* _WORK INSTRUCTION 1_
Write out, line for line, the text read from all four records that come after the refactorable number page, and leave the picture lines out of your copy.

* _DOCUMENT TEXT_
Refactorable number
Last Updated :
13 Sep, 2023
Given an integer n. Check whether the number is refactorable or not. A refactorable number is an integer n that is divisible by count of all it’s divisors.
Example :
Input: n = 8
Output: yes
Explanation:
8 has 4 divisors: 1, 2, 4, 8
Since 8 is divisible by 4 therefore 8 is
refactorable number.
Input : n = 4
Output: no
This solution is pretty straightforward. The idea is to iterate from 1 to sqrt(n) and count all the divisors of a number. After that we just need to check whether the number n is divisible by it’s total count or not.
C++
#include <bits/stdc++.h>
bool isRefactorableNumber(int n)
{
int divCount = 0;
for (int i = 1; i <= sqrt(n); ++i)
{
if (n % i==0)
{
if (n / i == i)
++divCount;
else
divCount += 2;
}
}
return n % divCount == 0;
}
int main()
{
int n = 8;
if (isRefactorableNumber(n))
puts("yes");
else
puts("no");
n = 14;
if (isRefactorableNumber(n))
puts("yes");
else
puts("no");
return 0;
}
|
Java
class GFG
{
static boolean isRefactorableNumber(int n)
{
int divCount = 0;
for (int i = 1; i <= Math.sqrt(n); ++i)
{
if (n % i==0)
{
if (n / i == i)
++divCount;
else
divCount += 2;
}
}
return n % divCount == 0;
}
public static void main (String[] args)
{
int n = 8;
if (isRefactorableNumber(n))
System.out.println("yes");
else
System.out.println("no");
n = 14;
if (isRefactorableNumber(n))
System.out.println("yes");
else
System.out.println("no");
}
}
|
Python3
import math
def isRefactorableNumber(n):
divCount = 0
for i in range(1,int(math.sqrt(n))+1):
if n % i == 0:
if n/i == i:
divCount += 1
else:
divCount += 2
return n % divCount == 0
n = 8
if isRefactorableNumber(n):
print ("yes")

* _WORK INSTRUCTION 2_
Answer these from the refactorable number page:
(a) How many divisors does the example say 8 has?
(b) What output is given for the input n = 4?
(c) In the C++ main function, what value is n set to for the second check?

* _INPUT DATA_
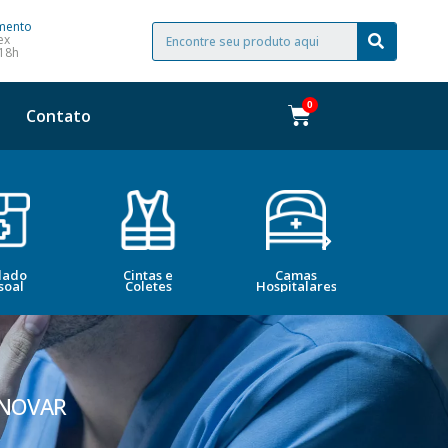
mento
ex
 18h
Contato
dado
Cintas e
Camas
Bele
soal
Coletes
Hospitalares
Esté
ENOVAR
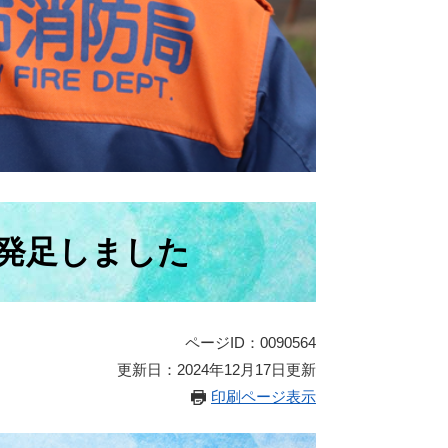
発足しました
ページID：0090564
更新日：2024年12月17日更新
印刷ページ表示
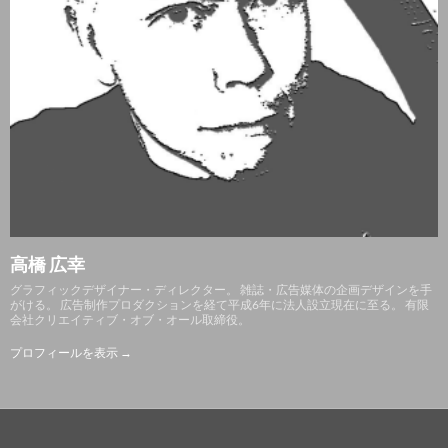
高橋 広幸
グラフィックデザイナー・ディレクター。 雑誌・広告媒体の企画デザインを手
がける。 広告制作プロダクションを経て平成6年に法人設立現在に至る。 有限
会社クリエイティブ・オブ・オール取締役。
プロフィールを表示 →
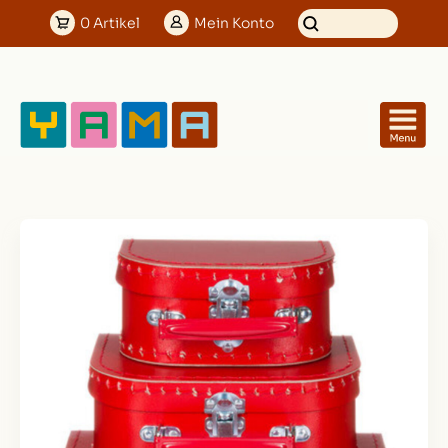
0
Artikel
Mein
Konto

* _TASK RESPONSE 1_
mento
ex
 18h
Contato
dado
Cintas e
Camas
Bele
soal
Coletes
Hospitalares
Esté
ENOVAR
発足しました
ページID：0090564
更新日：2024年12月17日更新
印刷ページ表示
高橋 広幸
グラフィックデザイナー・ディレクター。 雑誌・広告媒体の企画デザインを手
がける。 広告制作プロダクションを経て平成6年に法人設立現在に至る。 有限
会社クリエイティブ・オブ・オール取締役。
プロフィールを表示 →
0
Artikel
Mein
Konto

* _TASK RESPONSE 2_
(a) 4
(b) no
(c) 14